━━━ Dataset records ━━━

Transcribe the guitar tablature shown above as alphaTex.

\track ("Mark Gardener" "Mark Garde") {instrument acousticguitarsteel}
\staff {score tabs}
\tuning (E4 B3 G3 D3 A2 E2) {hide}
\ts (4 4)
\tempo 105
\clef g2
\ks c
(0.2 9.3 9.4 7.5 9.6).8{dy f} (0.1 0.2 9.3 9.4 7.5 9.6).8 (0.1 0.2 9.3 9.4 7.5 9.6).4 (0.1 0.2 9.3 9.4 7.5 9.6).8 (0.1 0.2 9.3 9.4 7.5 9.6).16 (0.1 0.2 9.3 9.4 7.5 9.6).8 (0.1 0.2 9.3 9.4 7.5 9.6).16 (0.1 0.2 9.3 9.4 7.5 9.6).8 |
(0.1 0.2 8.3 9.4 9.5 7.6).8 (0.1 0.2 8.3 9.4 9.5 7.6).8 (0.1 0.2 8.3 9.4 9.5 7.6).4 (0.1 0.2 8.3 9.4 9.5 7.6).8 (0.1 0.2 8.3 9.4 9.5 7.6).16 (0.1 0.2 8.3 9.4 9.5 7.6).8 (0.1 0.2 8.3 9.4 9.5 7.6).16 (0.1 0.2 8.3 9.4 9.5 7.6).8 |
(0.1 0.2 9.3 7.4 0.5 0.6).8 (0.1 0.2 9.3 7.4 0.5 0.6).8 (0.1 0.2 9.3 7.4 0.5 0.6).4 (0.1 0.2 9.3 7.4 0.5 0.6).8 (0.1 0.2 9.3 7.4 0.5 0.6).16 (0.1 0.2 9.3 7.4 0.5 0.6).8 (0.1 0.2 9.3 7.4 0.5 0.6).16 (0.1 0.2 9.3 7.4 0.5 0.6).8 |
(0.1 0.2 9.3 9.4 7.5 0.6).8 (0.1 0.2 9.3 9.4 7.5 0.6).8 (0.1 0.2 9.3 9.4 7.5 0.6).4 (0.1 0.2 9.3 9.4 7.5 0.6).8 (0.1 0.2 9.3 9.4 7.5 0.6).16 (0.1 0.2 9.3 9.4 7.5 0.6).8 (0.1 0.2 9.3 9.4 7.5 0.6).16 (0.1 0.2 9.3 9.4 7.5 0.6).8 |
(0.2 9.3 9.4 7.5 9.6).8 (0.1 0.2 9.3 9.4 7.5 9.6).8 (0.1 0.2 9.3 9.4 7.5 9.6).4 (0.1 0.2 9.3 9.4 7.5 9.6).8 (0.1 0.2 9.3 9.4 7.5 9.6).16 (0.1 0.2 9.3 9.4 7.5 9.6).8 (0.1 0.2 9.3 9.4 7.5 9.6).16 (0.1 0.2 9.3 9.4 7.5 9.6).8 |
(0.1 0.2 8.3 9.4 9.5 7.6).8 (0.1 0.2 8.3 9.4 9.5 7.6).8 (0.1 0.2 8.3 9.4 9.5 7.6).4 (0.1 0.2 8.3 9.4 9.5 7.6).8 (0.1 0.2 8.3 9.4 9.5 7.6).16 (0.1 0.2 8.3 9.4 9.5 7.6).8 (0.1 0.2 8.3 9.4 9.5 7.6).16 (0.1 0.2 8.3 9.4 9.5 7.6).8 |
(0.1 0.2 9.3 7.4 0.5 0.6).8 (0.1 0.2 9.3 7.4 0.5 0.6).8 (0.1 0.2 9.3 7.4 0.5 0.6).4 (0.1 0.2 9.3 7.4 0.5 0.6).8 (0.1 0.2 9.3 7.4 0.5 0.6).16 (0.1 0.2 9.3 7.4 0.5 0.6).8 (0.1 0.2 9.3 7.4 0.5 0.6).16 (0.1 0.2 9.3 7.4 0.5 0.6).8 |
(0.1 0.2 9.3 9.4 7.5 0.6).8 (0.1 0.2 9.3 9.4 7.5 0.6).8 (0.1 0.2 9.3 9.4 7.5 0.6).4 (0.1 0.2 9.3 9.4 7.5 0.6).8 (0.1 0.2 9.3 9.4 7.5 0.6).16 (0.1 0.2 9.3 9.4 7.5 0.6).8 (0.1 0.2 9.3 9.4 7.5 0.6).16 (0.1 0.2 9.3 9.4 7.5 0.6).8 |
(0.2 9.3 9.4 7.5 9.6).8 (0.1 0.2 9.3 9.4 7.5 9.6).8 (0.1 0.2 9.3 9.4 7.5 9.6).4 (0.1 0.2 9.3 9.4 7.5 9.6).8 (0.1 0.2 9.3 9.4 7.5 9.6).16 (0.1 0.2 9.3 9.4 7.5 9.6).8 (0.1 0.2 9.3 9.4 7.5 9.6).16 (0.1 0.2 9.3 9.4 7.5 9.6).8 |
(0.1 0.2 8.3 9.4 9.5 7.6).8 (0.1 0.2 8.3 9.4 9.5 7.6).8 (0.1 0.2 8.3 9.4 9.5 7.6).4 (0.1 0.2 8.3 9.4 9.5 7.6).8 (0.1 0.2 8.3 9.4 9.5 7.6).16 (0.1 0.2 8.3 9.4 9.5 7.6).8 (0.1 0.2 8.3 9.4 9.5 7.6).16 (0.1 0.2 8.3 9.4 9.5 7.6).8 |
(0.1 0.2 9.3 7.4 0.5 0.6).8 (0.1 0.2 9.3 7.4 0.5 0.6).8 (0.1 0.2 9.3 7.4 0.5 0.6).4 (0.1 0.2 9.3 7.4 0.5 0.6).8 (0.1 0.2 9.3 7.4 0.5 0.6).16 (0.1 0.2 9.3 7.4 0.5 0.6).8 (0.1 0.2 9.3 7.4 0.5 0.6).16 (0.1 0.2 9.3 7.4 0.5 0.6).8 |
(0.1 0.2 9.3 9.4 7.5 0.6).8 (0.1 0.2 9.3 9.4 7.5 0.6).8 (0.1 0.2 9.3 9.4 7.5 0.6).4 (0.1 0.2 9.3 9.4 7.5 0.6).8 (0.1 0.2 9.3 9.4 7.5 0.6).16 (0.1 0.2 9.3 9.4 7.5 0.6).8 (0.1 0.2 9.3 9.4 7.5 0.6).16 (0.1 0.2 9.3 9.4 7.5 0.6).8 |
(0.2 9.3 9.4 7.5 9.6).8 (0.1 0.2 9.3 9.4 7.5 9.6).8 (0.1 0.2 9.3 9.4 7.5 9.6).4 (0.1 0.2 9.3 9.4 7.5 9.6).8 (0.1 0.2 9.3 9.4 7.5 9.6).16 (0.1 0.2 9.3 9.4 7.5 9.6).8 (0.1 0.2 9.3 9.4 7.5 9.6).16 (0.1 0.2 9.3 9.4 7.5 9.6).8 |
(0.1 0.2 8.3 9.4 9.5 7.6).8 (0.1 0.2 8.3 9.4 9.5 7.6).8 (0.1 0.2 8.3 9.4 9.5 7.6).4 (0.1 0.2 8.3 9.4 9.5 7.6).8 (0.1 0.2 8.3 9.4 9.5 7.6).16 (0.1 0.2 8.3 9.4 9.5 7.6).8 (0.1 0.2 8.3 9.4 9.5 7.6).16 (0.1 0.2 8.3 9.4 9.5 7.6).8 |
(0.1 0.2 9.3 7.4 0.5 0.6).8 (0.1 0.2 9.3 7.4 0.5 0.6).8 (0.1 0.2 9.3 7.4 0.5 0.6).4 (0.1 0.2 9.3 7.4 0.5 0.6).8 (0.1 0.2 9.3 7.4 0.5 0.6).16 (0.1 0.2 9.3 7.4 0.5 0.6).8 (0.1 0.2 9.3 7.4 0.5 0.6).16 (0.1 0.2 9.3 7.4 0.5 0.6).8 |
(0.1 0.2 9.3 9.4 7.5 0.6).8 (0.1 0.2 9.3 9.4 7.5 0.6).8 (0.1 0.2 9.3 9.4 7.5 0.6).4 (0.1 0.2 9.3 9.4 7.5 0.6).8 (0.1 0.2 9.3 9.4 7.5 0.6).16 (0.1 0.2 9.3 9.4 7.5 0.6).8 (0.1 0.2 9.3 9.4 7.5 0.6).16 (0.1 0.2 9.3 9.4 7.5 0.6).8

━━━

Problem requirements
Please pick out every line of the records above that contains the word "Mark", and copy each one in full.

Solution below
\track ("Mark Gardener" "Mark Garde") {instrument acousticguitarsteel}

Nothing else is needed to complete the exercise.